_Information provided_.
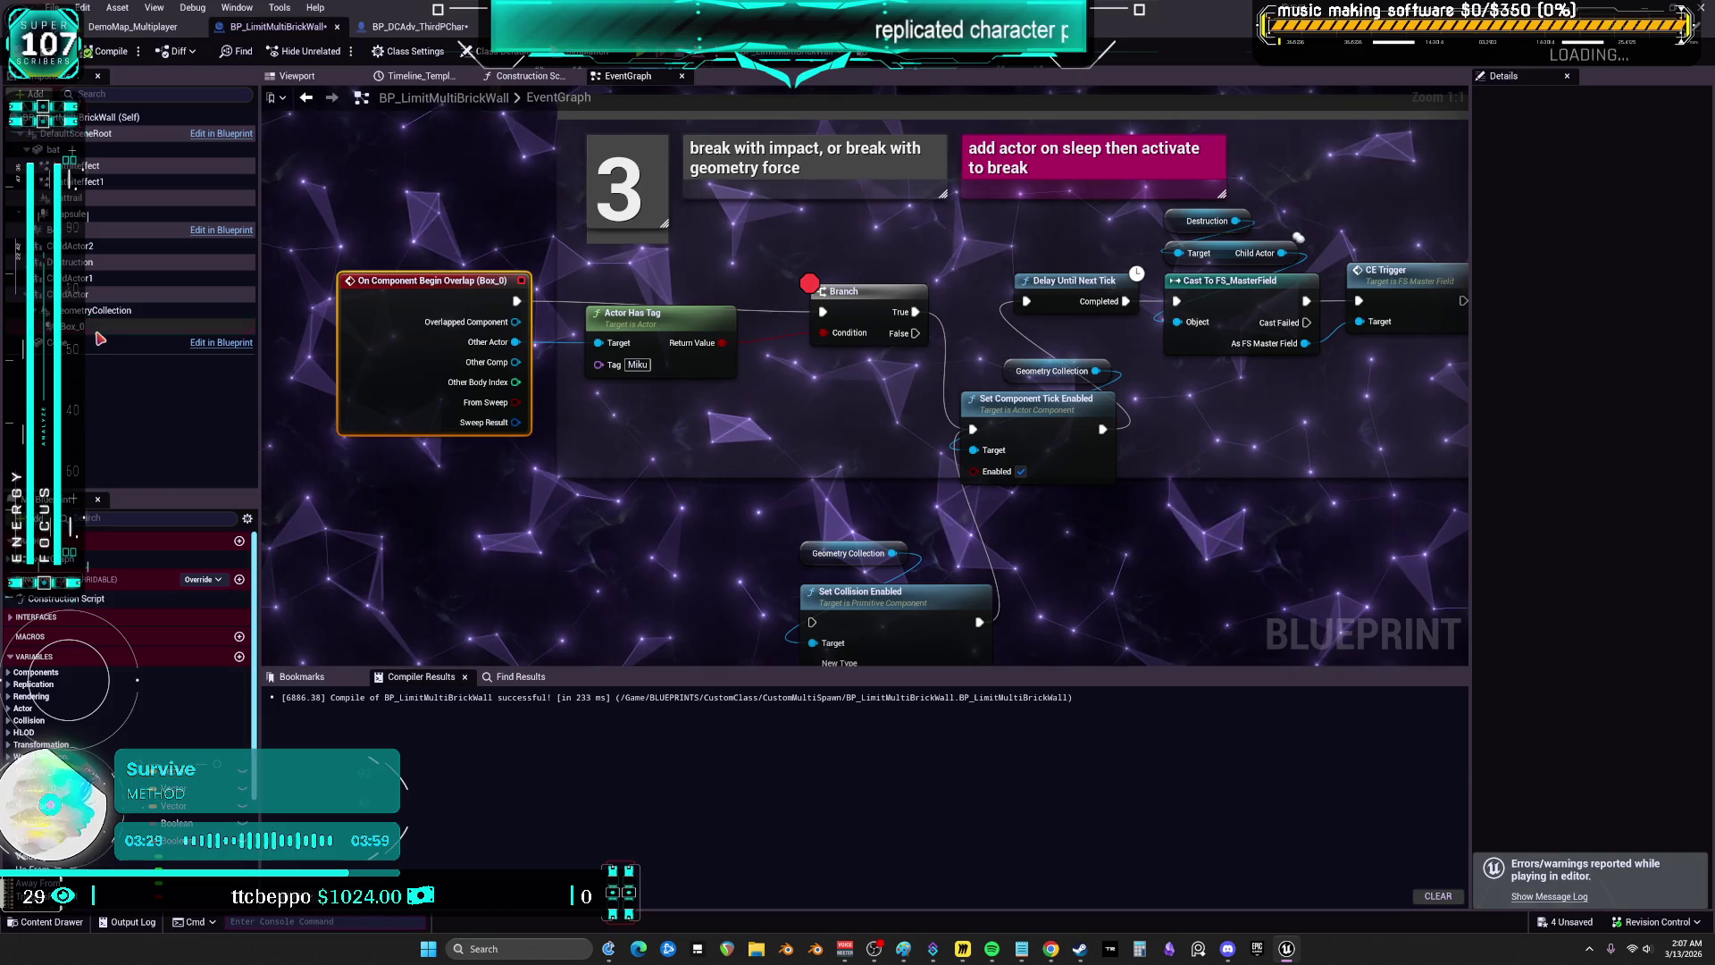
double_click(375, 366)
scroll(1561, 481, "down", 3)
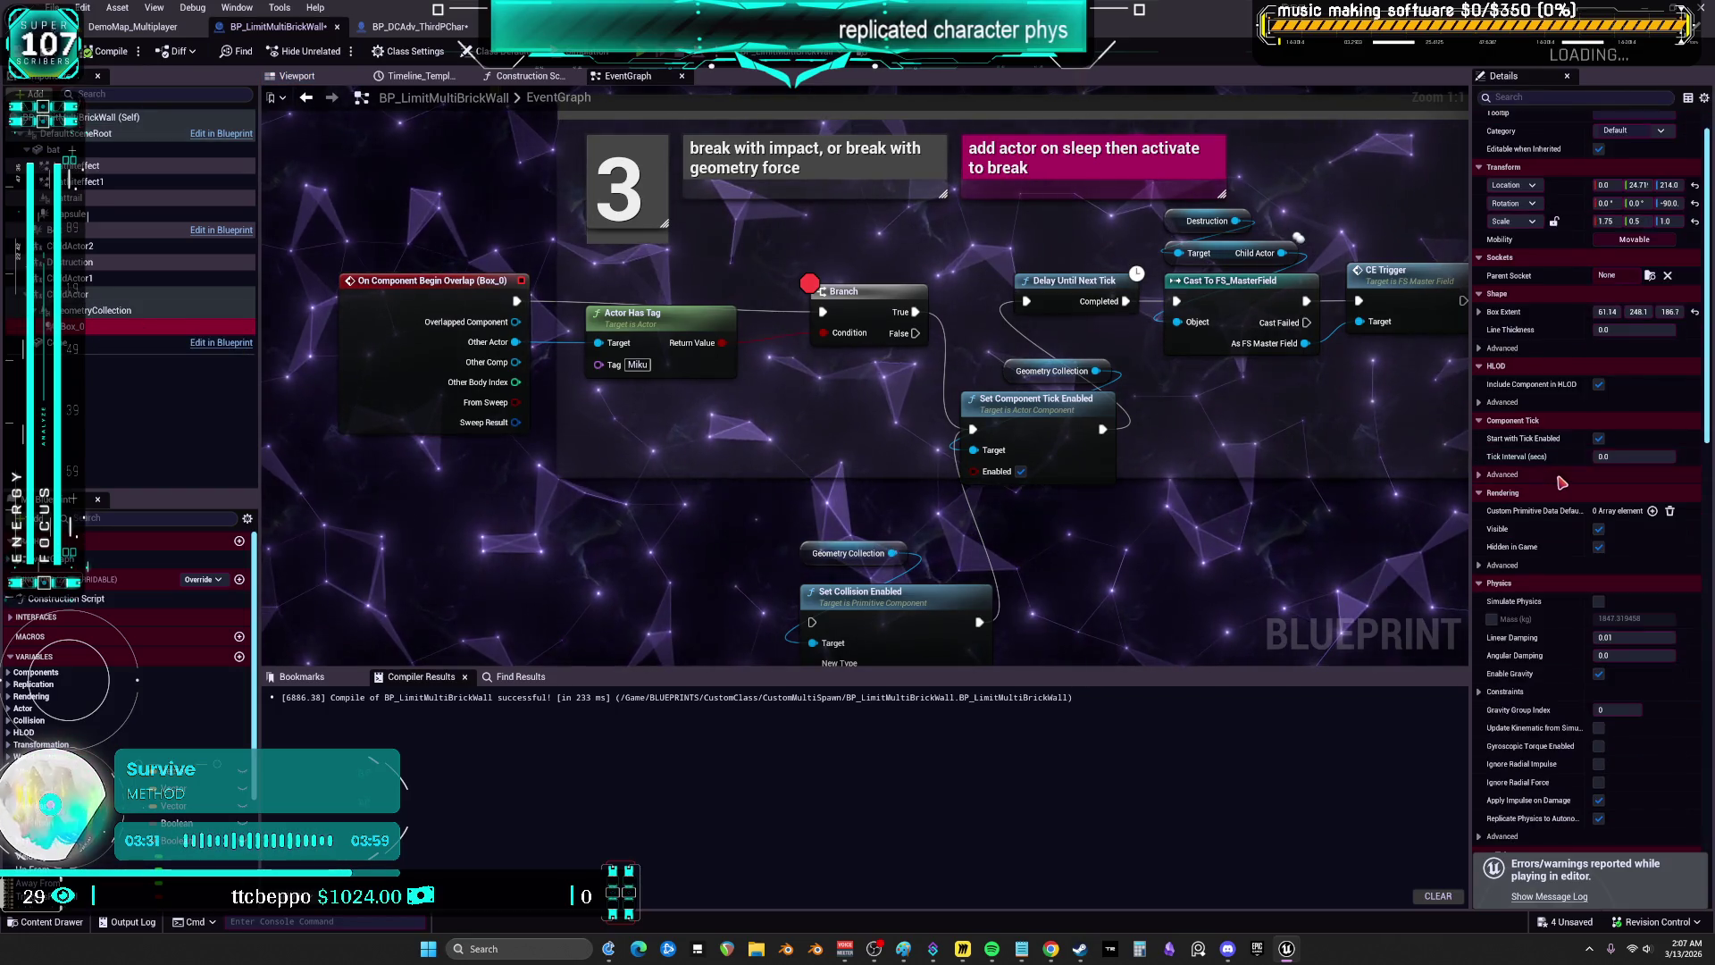
scroll(1561, 480, "down", 9)
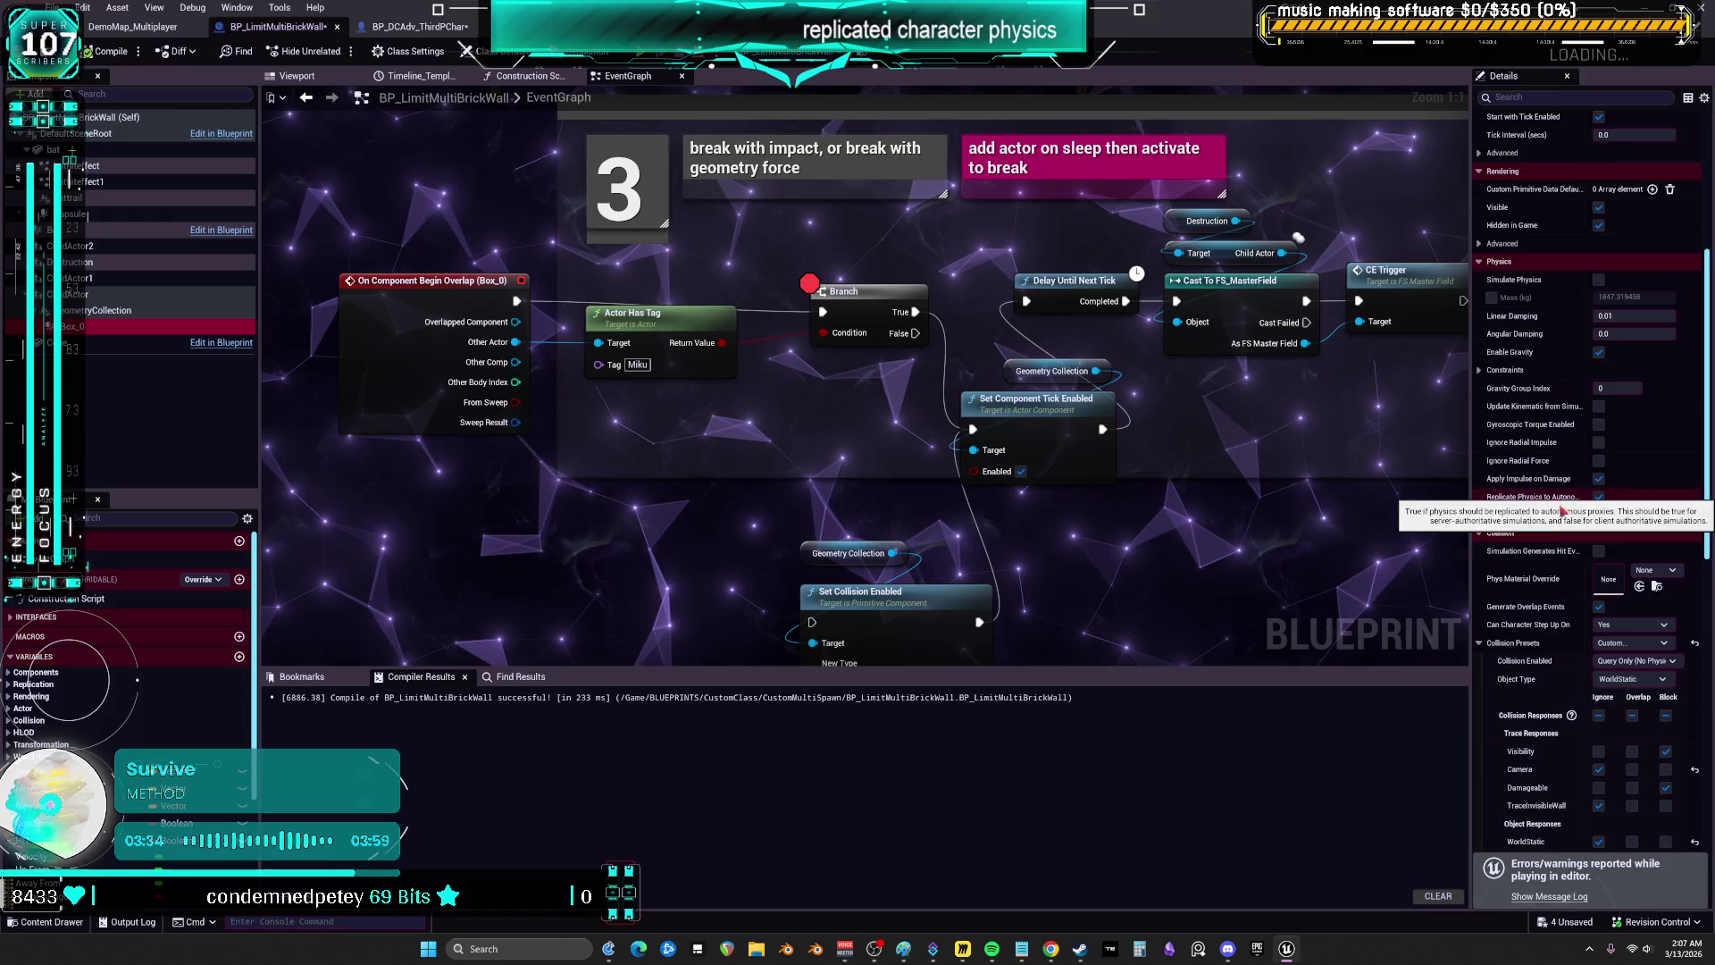
scroll(1562, 510, "down", 2)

_Exercise description_.
Which of the lines above include the word "scroll"? Copy each of them.

_Answer to this exercise_.
scroll(1561, 481, "down", 3)
scroll(1561, 480, "down", 9)
scroll(1562, 510, "down", 2)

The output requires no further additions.